Yazmak niyetiyle duygularımı,
Bir kâğıt bir kalem aldım elime.
Bütün dile gelmez kaygılarımı,
Haykırsın binlerce sessiz kelime.

Gözümü dalmaktan alamıyorum.
Düşünmekle çözüm bulamıyorum.
Nefessiz hayatta kalamıyorum.
Çare bulunur mu benim halime?

Nefesim alındı elimden benim.
Sözlerim söküldü dilimden benim.
Çarem yok mu başka ölümden benim?
Razı mı kalayım artık ölüme?

Çekildim köşeme döndüm kendime,
Dayandı duygular gönül bendime.
Bağlandı yüreğim gam kemendime
Cümleler pranga oldu dilime.

Hasretiyle alev aldı yüreğim
Bana sinesini açsın gireyim
Gelsin yollarına güller sereyim
Selam gül güzeli o sevgilime

Hani bülbül gülün, gül bülbülündü.
Neden devran birden tersine döndü?
Zavallı yüreğim kırka bölündü.
Yardan ayrıldığım an lime lime.

DÜNYADAKİ SEVDALAR, FÂNİ HAZZINA MAHKÜM

Yine mevsim hazana, yürek hüzüne mahküm.
Benim umudum, senin bir çift sözüne mahküm.

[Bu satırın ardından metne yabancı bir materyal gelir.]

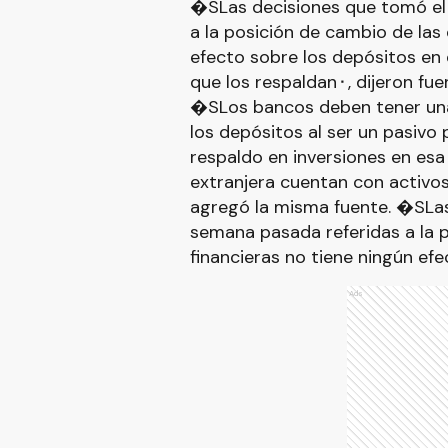
�SLas decisiones que tomó el 
a la posición de cambio de las 
efecto sobre los depósitos en d
que los respaldan⬝, dijeron fue
�SLos bancos deben tener una
los depósitos al ser un pasivo
respaldo en inversiones en es
extranjera cuentan con activo
agregó la misma fuente. �SLas
semana pasada referidas a la 
financieras no tiene ningún ef
Ads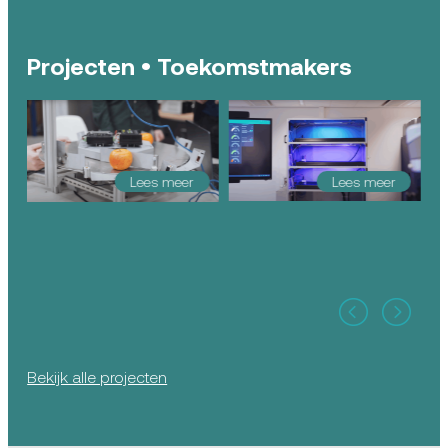
Projecten • Toekomstmakers
Lees meer
Lees meer
Bekijk alle projecten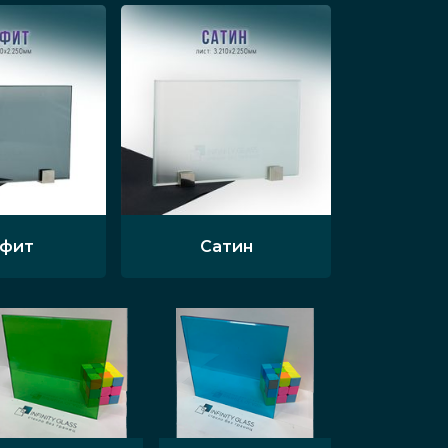
афит
Сатин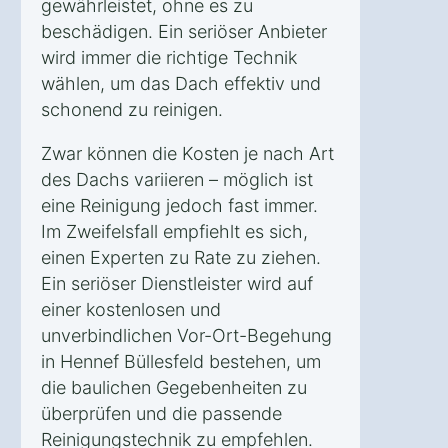
gewährleistet, ohne es zu
beschädigen. Ein seriöser Anbieter
wird immer die richtige Technik
wählen, um das Dach effektiv und
schonend zu reinigen.
Zwar können die Kosten je nach Art
des Dachs variieren – möglich ist
eine Reinigung jedoch fast immer.
Im Zweifelsfall empfiehlt es sich,
einen Experten zu Rate zu ziehen.
Ein seriöser Dienstleister wird auf
einer kostenlosen und
unverbindlichen Vor-Ort-Begehung
in Hennef Büllesfeld bestehen, um
die baulichen Gegebenheiten zu
überprüfen und die passende
Reinigungstechnik zu empfehlen.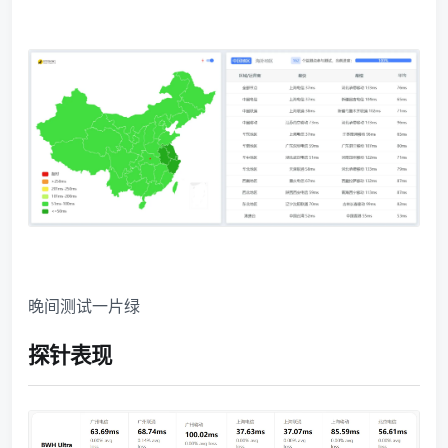
晚间测试一片绿
探针表现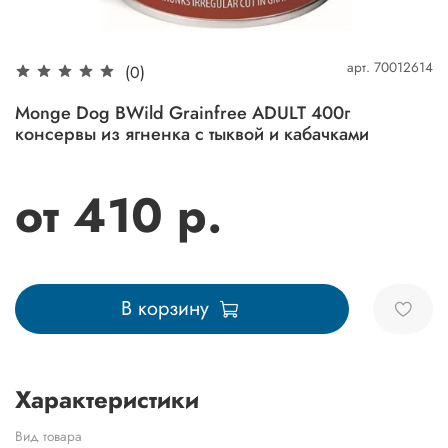
арт.
70012614
(0)
Monge Dog BWild Grainfree ADULT 400г
консервы из ягненка с тыквой и кабачками
от 410 р.
В корзину
Характеристики
Вид товара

Sevdanla mecnun olan şu zavallı yüreğim,
Senin nazın yüzünden, aşkın azına mahküm.

Canı tenden ayıran sevdalı bakışların,
Merhametten nasipsiz kara gözüne mahküm.

Yüreğine tutunup mekan bulmaz bilirim,
Senle olan sevdamız, senin nazına mahküm.

Bir tebessüm ne kadar yakışır gül çehrene?
Gül kokan gülüşlerin, solgun yüzüne mahküm.

Karşındaki şu garip, biçare sevdasıyla,
Aşıklar aleminin hırçın kızına mahküm.

Gönlümdeki duygular güller gibi açar da;
Sevda iklimim, senin susuz yazına mahküm

Aklımı terk ettiğim bu sevda yollarında,
Süründükçe ciğerim yolun tozuna mahküm.

İzdıraba sardıkça bu sevdanın yolları,
Çileli aşıkların kadim izine mahküm.

Yüreğim, cazibeli güzelliğin yüzünden,
Aşkın en öldürücü yüksek dozuna mahküm.

Şu zaman treninde hayat vagonlarımız,
Sevda kervanlarının en son hızına mahküm.

Seninle ömür boyu mutluluk hayallerim,
Dinmek nedir bilmeyen yürek sızına mahküm.

Ben sevdamın hazzını mahşere saklıyorum.
Dünyadaki sevdalar, fâni hazzına mahküm.